BP measurements from three different sphygmomanometers have now been compared against ambulatory BP [15, 16, 18], with our study being the first to compare readings between the Omron HEM-907 and ambulatory BP in a well-controlled setting, where both observed and automated readings were considered. In our study, automated BP measured with the Omron HEM-907 showed high correlations with ambulatory measurements for SBP and DBP, which compares favourably with results obtained with the Microlife WatchBP and BpTru devices (r = 0.819/0.801 [16] and r = 0.571/0.610[15], respectively). Although our sample size was considerably lower than the BpTru and SPRINT ABPM studies (n = 108 versus n = 481 and n = 897), it was similar to that used with Microlife WatchBP (n = 100). However, the ambulatory monitor used in each study has differed by manufacturer (A&D[15], Space Labs [16] and, in the current study, Mobil-O-Graph). For a more accurate comparison between the different measurement modalities, a single ambulatory device should be used. Ideally such a device would be able to measure BP in both ambulatory and automated modes so as to definitively test the hypothesis that automated and ambulatory measurement modes yield similar BP readings.

Limitations

Our study had a number of limitations. First, we included a relatively low number of hypertensive participants in comparison with other studies. However, we wanted to investigate the Omron HEM-907 device across a range of BP values, rather than just in the hypertensive range. In addition, the observed BP was the average of the second and third readings, with the first reading discarded, whereas automated BP was the average of all three readings. However, re-analysis of the data based on all three readings made no material difference to the results. Of note, observed readings were taken at 1-minute intervals, whereas automated readings were taken at 2-minute intervals, which may have introduced additional variability. Finally, we performed sequential readings of observed and automated BP during the same clinic visit, and allowed a rest period prior to the automated measurement. It has previously been suggested that allowing a rest period may result in automated BP values that are significantly lower than ambulatory values [22]. Therefore, we randomised the order of readings to reduce any potential order effects associated with sequential BP measurement. Performing automated or observed office BP readings in a randomised order before or after the ambulatory measurements would have provided an alternative approach.

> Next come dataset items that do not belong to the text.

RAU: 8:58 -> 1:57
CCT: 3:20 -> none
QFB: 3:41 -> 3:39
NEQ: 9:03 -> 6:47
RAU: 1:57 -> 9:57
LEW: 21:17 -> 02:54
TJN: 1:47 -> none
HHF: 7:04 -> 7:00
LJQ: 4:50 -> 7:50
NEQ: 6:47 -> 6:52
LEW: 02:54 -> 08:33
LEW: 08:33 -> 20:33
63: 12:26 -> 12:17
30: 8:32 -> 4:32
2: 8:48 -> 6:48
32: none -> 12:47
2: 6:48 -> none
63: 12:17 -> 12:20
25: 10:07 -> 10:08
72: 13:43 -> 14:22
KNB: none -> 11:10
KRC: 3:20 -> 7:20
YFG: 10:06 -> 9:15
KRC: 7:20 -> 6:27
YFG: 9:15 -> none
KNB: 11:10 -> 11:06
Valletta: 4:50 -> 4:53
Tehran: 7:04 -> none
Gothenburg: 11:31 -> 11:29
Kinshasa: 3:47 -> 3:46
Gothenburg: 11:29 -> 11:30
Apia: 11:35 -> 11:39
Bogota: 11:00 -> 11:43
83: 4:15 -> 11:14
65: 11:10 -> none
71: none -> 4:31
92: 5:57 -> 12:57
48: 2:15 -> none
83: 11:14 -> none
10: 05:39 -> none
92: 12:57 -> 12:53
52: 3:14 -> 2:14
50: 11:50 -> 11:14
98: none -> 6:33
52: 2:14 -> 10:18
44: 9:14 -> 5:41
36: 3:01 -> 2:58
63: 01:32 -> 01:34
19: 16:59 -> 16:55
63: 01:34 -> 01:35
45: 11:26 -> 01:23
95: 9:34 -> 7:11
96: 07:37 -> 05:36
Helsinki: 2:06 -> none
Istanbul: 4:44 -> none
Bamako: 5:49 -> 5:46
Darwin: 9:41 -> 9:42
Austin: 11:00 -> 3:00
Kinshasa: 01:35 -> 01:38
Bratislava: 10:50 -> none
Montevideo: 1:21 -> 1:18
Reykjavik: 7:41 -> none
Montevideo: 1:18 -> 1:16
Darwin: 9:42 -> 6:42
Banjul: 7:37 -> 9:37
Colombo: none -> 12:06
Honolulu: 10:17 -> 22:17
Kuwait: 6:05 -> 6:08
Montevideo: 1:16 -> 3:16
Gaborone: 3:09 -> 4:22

Observed BP measurements in the clinic setting are subject to the white coat effect, yielding higher values than ambulatory readings, which are currently considered the gold standard for BP measurement. However, the utility of automated BP readings is becoming increasingly recognised. We have demonstrated that automated SBP and DBP readings measured with the Omron HEM-907 device were somewhat lower than observed BP measurements, an effect that was reproducible over two clinic visits. Moreover, automated BP readings correlated well with daytime ambulatory BP readings. Overall, our findings suggest that automated BP measured using the Omron HEM-907 provides a useful alternative to observed clinic measurements, which would likely be higher in routine office practice.